In the following excerpt, also from the 1984 Berkshire Hathaway Shareholder Letter, Buffett covers the exact opposite type of earnings: "unrestricted".
Here's his explanation of how unrestricted earnings should be treated:
For a number of reasons managers like to withhold unrestricted, readily distributable earnings from shareholders - to expand the corporate empire over which the managers rule, to operate from a position of exceptional financial comfort, etc. But we believe there is only one valid reason for retention. Unrestricted earnings should be retained only when there is a reasonable prospect - backed preferably by historical evidence or, when appropriate, by a thoughtful analysis of the future - that for every dollar retained by the corporation, at least one dollar of market value will be created for owners. This will happen only if the capital retained produces incremental earnings equal to, or above, those generally available to investors.
To illustrate, let’s assume that an investor owns a risk-free 10% perpetual bond with one very unusual feature. Each year the investor can elect either to take his 10% coupon in cash, or to reinvest the coupon in more 10% bonds with identical terms; i.e., a perpetual life and coupons offering the same cash-or-reinvest option. If, in any given year, the prevailing interest rate on long-term, risk-free bonds is 5%, it would be foolish for the investor to take his coupon in cash since the 10% bonds he could instead choose would be worth considerably more than 100 cents on the dollar. Under these circumstances, the investor wanting to get his hands on cash should take his coupon in additional bonds and then immediately sell them. By doing that, he would realize more cash than if he had taken his coupon directly in cash. Assuming all bonds were held by rational investors, no one would opt for cash in an era of 5% interest rates, not even those bondholders needing cash for living purposes.

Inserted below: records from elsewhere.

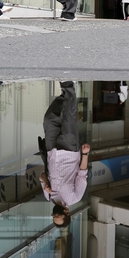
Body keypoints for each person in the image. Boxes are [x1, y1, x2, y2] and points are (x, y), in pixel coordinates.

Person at [38, 81, 90, 227]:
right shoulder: (75, 197)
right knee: (69, 118)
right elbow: (82, 174)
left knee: (49, 118)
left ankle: (65, 95)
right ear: (67, 212)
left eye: (54, 216)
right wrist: (85, 155)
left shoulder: (49, 196)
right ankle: (68, 86)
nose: (55, 214)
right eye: (58, 215)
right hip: (69, 151)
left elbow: (42, 175)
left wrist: (46, 184)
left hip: (52, 151)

If, however, interest rates were 15%, no rational investor would want his money invested for him at 10%. Instead, the investor would choose to take his coupon in cash, even if his personal cash needs were nil. The opposite course - reinvestment of the coupon - would give an investor additional bonds with market value far less than the cash he could have elected. If he should want 10% bonds, he can simply take the cash received and buy them in the market, where they will be available at a large discount.
An analysis similar to that made by our hypothetical bondholder is appropriate for owners in thinking about whether a company’s unrestricted earnings should be retained or paid out. Of course, the analysis is much more difficult and subject to error because the rate earned on reinvested earnings is not a contractual figure, as in our bond case, but rather a fluctuating figure. Owners must guess as to what the rate will average over the intermediate future. However, once an informed guess is made, the rest of the analysis is simple: you should wish your earnings to be reinvested if they can be expected to earn high returns, and you should wish them paid to you if low returns are the likely outcome of reinvestment.
For many years Berkshire Hathaway (BRKa) has been able to earn far better than market returns on the earnings it retains. Much of those returns came down to Buffett's enormous skill. It made sense to not pay a dividend.
Today, considering Berkshire Hathaway's size, how long before it cannot put those earnings to good use and earn a greater than market rate of return with all of the dollars?
It could be a while yet, but it seems likely that the distribution of at least a small portion of its sizable quantity of unrestricted earnings in the form of dividends will need to begin.